今、こうやって春馬くんのドラマを見返しながら、私はもう「なぜ」ということを前ほどには思わない。あってはならない、という気持ちも弱まった。1年前の強烈な衝撃が夢の中の出来事のようでもある。おそらく、作品の中で春馬くんが生きているからだろう。
20歳の、まだ丸みを帯びた中性的な顔立ちだった春馬くんの写真をみると、この子を失ったことの悲しみが噴出する。こんなに幸福そうだったのに!と迂闊なおとなであることを思い知らされる。
けれど、このままじゃいけないと考えて焦ったり、周りと自分を比べて落ち込んだり、孤独と向き合ったりしながら、人間は生きているものなのだろう。それを、確かに春馬くんは特別の感受性で、30歳までに一生分と向き合い切ったのかなと感じるところはある。いろいろな苦悩、挫折と対峙しながら、時間をかけて自分の幸福を感じる力をアップさせていくことができるところが人生にはある。それを成長、ということもできるのかもしれない。
たとえば辻褄合わせにエネルギーを遣ってばかりいるときに、「そうか、別に辻褄合わせるってこだわっているのがちょっと歪んでいるぞ」「だれも気にしてない」「辻褄合わせることの目的って自分のためじゃないな」というようなことを見つけられるようになり、楽に生きられるようになる。自分の拘りがつまらないことだと気がつくということは、本当の問いとの出会いのはじまりかもしれない。手放す、ということばが昨今よく使われている。身につける、手に入れる、それを強く欲した挙句に、それらが自分を縛り、重荷になって、苦しめているということに出くわすときに、自分のからだひとつの人生に気がつく時なのかもしれない。
そう、今朝見た「世界まち歩き」で、サントリーニ島の人が言っていた。「ここで暮らしてここで死にたい」と。世界的な観光地だけれど、最先端の医療や、高齢者の福祉はどうなのかなとふと思う私。けれど、そのように感じることができる人がうらやましい。今の幸せを今感じることができる。
そこで「アイネクライネハトムジーク」だ。濱田マリが「歯車を甘くみるなって話よ」と息子に言う。この映画全体がやんわり漂いゆく10年を描いて、とても誠実に感じられるのは、ものごとを成し遂げることができるできないではなくて、そこにある心をちゃんと描いているからだろう。
タサン・志麻さんのご夫婦のドキュメントを昨日見た。15歳年下のフランス人の夫が主夫をしている。志麻さんの仕事を手伝ったりしながら、子育てを楽しんでいる。かわいい夫は27歳。うちの息子が26歳だから変わらないのか。ふたりの未来はわからない。だれにも。子育てで本当に手がかかるのは10年くらいか。そこからは経済的なこと、精神的なことが子育ての真ん中にやってくる。主夫業に明け暮れて仕事をしていない夫に不安を感じる志麻さんも、正直で良かった。ふたりには3人目の子供がうまれるという。もう生まれているのかな。志麻さんも子育て、たのしむといいなと思う。

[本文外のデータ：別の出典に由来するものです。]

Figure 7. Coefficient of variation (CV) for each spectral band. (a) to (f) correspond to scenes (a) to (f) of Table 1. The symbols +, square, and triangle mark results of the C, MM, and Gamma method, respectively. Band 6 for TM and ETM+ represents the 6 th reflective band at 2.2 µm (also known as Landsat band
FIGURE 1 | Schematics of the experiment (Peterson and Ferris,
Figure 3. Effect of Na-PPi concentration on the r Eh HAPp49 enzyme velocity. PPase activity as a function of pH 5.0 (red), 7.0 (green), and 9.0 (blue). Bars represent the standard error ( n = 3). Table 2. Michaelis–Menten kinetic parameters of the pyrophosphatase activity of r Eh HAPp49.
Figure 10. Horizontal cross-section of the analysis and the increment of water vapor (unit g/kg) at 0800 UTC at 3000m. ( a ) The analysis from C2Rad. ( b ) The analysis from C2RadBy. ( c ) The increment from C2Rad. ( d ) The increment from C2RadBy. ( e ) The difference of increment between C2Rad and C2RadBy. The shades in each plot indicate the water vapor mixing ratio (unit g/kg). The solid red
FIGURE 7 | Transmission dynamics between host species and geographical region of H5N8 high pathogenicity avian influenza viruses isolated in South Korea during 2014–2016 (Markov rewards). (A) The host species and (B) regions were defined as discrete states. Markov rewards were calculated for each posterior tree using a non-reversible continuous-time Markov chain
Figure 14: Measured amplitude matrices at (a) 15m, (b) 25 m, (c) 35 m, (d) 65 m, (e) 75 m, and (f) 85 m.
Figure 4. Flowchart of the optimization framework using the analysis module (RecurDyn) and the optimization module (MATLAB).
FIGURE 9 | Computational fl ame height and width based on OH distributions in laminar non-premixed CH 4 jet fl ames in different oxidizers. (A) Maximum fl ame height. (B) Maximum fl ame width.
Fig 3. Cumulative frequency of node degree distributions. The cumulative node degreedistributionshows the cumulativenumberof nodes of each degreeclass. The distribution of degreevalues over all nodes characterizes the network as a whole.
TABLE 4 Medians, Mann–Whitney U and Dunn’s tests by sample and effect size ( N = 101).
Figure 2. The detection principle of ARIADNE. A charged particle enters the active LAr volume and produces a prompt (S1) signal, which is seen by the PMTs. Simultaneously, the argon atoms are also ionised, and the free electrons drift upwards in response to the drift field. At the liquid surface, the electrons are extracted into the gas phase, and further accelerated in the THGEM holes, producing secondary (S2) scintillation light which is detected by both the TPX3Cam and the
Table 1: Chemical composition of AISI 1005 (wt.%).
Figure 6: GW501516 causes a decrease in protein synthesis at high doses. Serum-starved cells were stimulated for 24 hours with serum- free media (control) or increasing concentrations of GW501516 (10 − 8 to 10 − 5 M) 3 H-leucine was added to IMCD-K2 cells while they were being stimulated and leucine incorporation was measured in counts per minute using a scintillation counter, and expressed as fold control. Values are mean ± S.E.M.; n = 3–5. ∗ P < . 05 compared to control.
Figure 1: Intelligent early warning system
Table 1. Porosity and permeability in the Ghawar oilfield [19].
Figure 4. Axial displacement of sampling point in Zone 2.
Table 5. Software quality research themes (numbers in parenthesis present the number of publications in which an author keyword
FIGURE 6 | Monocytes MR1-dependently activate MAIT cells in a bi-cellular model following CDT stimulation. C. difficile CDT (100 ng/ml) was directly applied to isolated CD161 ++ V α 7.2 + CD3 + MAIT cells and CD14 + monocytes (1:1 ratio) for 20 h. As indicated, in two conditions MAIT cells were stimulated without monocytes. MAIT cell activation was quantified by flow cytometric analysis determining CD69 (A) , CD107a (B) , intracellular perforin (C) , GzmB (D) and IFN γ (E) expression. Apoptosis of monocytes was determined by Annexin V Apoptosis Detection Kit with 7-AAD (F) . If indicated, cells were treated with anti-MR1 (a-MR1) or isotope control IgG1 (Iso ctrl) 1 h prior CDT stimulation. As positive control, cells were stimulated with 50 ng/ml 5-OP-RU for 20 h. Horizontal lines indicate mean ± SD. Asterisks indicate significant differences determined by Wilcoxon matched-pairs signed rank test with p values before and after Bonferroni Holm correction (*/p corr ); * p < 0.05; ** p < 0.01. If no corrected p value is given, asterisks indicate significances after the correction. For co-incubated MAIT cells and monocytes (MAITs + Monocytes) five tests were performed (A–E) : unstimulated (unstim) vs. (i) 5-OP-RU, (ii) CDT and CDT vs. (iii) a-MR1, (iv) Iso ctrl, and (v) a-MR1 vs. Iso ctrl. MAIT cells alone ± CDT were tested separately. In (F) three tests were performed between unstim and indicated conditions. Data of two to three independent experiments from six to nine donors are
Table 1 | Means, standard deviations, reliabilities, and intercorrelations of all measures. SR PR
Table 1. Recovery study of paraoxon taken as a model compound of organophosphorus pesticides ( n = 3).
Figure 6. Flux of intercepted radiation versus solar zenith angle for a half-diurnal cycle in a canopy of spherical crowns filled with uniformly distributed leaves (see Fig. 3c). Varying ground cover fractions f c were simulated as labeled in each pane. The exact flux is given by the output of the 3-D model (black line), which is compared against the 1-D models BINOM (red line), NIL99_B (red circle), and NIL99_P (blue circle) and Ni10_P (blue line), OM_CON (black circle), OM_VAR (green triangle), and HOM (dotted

結婚したらテレビ見ながら寝転ぶ妻の背中をマッサージする、という夫婦観、家族観を持っていた春馬くんでした。アイネクライネの10年とは別世界の濃密な活動と精神的な浮き沈み、家族の問題などもあったのかもしれません。精神の病を発症していたのなら、きちんとした治療をしなければ、そして治療をサポートする家族やそれに代わるだれかがいなければ、治すことは難しかったのでしょう。
あの日、「三浦春馬、休養」「三浦春馬、芸能界引退」というニュースが流れていたのならどうか。そこにもさしたる希望を感じることができないでいる。
春馬くんの10年を思う。幼少の頃から選ばれたる者として生きてきた人たちが、若い時期に非常に苦しんでいる、というのをすこしばかり思いつく。それは命懸けの苦しみであり、そこを通り抜けるまでに時間もかかる。あらゆるからくりに気づきを得るにはそれなりの作業が必要になる。もうそういうことを、すっぱりと諦める、春馬くんらしいといえばらしいのが悲しい。
さて、春馬くんのことを久しぶりに書き留めておきたいと思ったら、長くなってしまった。いろいろ考えたり、感じたりするきっかけをもらってる。ありがとう。